_YOUR INSTRUCTIONS_.
Nothing but the lines from the one containing "ماساشوستس، للإدلاء بشهادتها" through the one containing "ongedwongen avond uit", both included, should be given again, each exactly as written below.

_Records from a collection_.

########################################

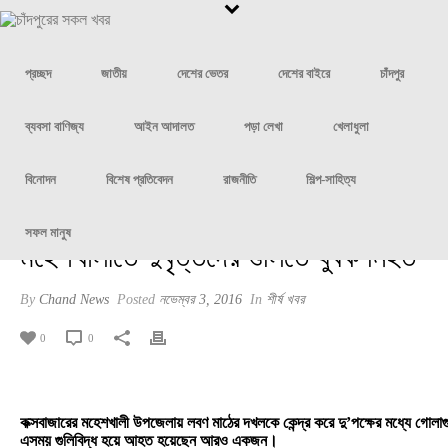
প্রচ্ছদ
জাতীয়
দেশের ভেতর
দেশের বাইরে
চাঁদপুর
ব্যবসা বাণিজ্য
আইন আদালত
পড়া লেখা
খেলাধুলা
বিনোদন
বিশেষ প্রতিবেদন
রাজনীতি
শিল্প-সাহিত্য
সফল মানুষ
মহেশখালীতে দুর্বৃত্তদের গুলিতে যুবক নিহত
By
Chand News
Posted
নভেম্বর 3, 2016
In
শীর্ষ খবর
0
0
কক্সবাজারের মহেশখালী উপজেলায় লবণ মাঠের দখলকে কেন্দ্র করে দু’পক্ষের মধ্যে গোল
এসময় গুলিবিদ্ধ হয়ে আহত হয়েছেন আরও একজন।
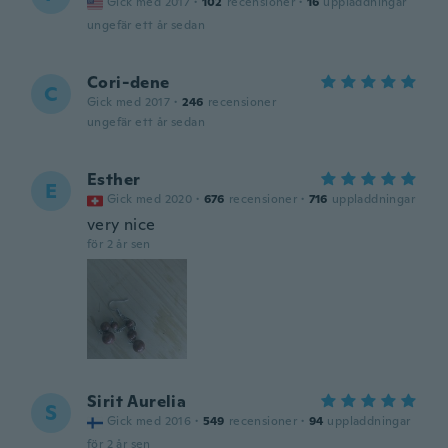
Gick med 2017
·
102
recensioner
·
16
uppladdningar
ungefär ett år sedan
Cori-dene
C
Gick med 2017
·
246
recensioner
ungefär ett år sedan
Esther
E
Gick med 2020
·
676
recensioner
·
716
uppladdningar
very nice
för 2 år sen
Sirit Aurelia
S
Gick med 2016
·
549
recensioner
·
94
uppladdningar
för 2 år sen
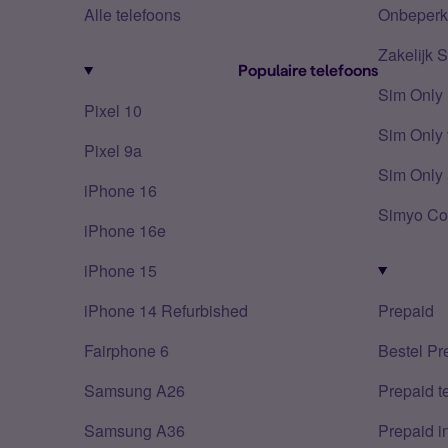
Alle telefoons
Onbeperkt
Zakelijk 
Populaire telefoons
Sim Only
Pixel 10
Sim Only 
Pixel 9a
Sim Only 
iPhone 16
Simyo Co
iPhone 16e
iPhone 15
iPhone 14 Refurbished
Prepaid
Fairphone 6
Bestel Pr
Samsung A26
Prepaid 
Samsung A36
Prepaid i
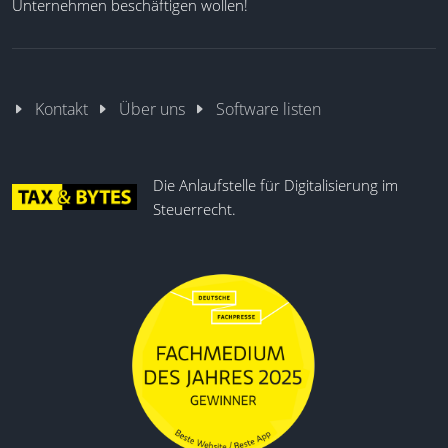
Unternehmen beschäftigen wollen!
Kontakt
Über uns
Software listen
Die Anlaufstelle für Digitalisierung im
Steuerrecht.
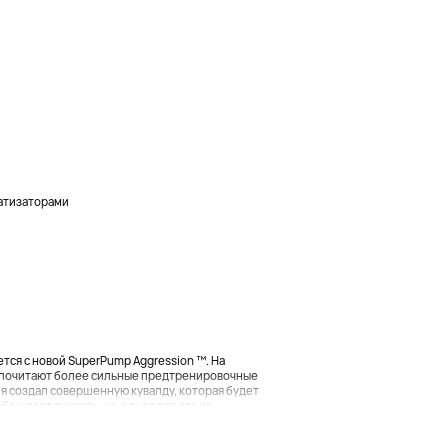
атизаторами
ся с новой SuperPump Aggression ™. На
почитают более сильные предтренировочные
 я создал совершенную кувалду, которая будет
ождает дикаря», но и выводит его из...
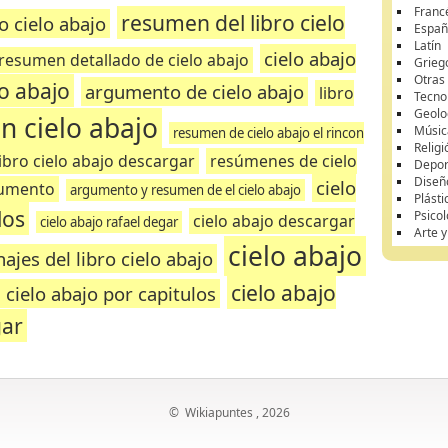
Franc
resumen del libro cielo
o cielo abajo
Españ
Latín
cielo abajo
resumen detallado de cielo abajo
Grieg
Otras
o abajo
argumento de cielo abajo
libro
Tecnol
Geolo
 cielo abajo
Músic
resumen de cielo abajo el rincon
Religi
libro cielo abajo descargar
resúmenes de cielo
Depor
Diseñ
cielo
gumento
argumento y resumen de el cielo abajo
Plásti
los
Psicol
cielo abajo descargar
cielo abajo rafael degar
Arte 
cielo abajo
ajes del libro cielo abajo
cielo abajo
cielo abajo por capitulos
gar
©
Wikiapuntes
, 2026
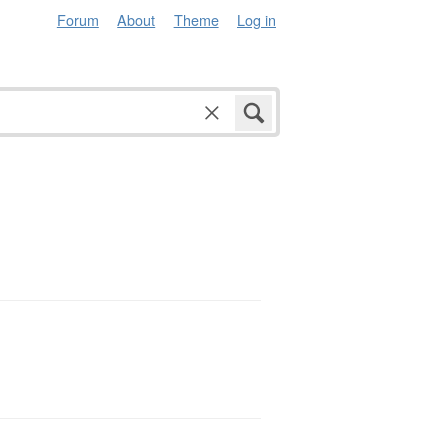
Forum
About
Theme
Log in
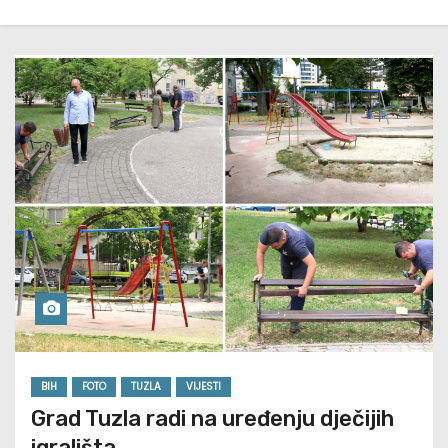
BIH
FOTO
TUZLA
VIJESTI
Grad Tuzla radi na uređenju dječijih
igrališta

########################################

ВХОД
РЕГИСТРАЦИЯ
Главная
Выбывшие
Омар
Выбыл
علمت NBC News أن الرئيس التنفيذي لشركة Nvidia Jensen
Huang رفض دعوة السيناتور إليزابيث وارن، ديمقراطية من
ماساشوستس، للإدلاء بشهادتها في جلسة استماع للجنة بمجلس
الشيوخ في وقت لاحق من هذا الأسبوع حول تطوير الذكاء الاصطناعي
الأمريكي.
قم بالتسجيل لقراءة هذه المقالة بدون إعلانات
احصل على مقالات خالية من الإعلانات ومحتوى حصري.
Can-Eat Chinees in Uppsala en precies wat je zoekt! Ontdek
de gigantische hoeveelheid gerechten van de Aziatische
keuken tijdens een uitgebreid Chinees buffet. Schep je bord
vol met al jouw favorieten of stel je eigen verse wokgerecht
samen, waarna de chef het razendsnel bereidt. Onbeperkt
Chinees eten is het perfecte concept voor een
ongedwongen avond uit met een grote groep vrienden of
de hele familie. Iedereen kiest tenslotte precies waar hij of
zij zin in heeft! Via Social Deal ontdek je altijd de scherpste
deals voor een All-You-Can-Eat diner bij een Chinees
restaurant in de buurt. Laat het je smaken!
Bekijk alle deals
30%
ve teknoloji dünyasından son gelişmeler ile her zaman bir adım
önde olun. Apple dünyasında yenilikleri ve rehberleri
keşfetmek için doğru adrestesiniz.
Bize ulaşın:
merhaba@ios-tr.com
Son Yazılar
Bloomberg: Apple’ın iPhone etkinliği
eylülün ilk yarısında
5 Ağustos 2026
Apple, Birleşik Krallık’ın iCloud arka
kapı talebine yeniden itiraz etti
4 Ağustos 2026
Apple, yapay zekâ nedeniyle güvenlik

########################################

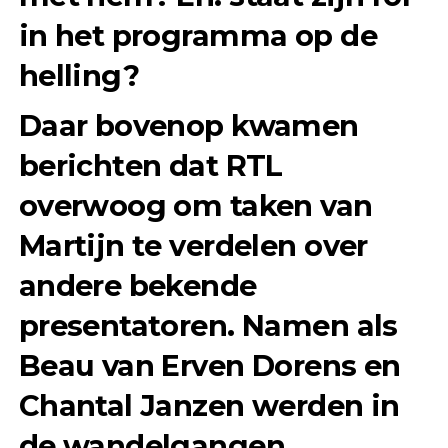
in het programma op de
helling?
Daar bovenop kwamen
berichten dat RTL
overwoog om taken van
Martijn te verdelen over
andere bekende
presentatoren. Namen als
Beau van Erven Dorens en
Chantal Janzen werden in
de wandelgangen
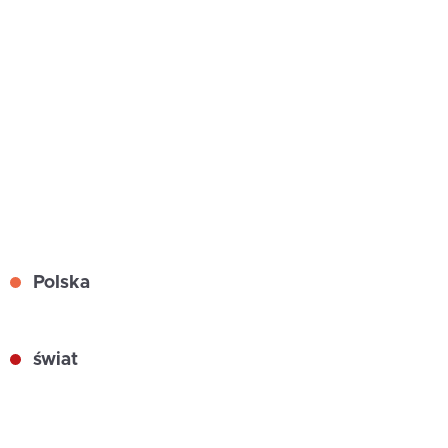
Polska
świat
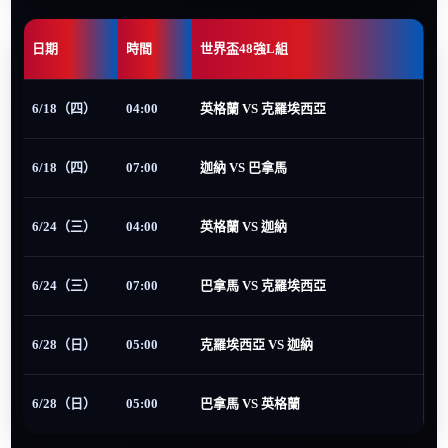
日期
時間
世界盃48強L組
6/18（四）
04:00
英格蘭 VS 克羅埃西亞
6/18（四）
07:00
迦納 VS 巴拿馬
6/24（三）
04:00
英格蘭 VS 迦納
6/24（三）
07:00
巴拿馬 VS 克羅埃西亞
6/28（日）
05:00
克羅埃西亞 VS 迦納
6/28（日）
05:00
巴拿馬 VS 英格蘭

########################################

_ANSWER BOX_.
ماساشوستس، للإدلاء بشهادتها في جلسة استماع للجنة بمجلس
الشيوخ في وقت لاحق من هذا الأسبوع حول تطوير الذكاء الاصطناعي
الأمريكي.
قم بالتسجيل لقراءة هذه المقالة بدون إعلانات
احصل على مقالات خالية من الإعلانات ومحتوى حصري.
Can-Eat Chinees in Uppsala en precies wat je zoekt! Ontdek
de gigantische hoeveelheid gerechten van de Aziatische
keuken tijdens een uitgebreid Chinees buffet. Schep je bord
vol met al jouw favorieten of stel je eigen verse wokgerecht
samen, waarna de chef het razendsnel bereidt. Onbeperkt
Chinees eten is het perfecte concept voor een
ongedwongen avond uit met een grote groep vrienden of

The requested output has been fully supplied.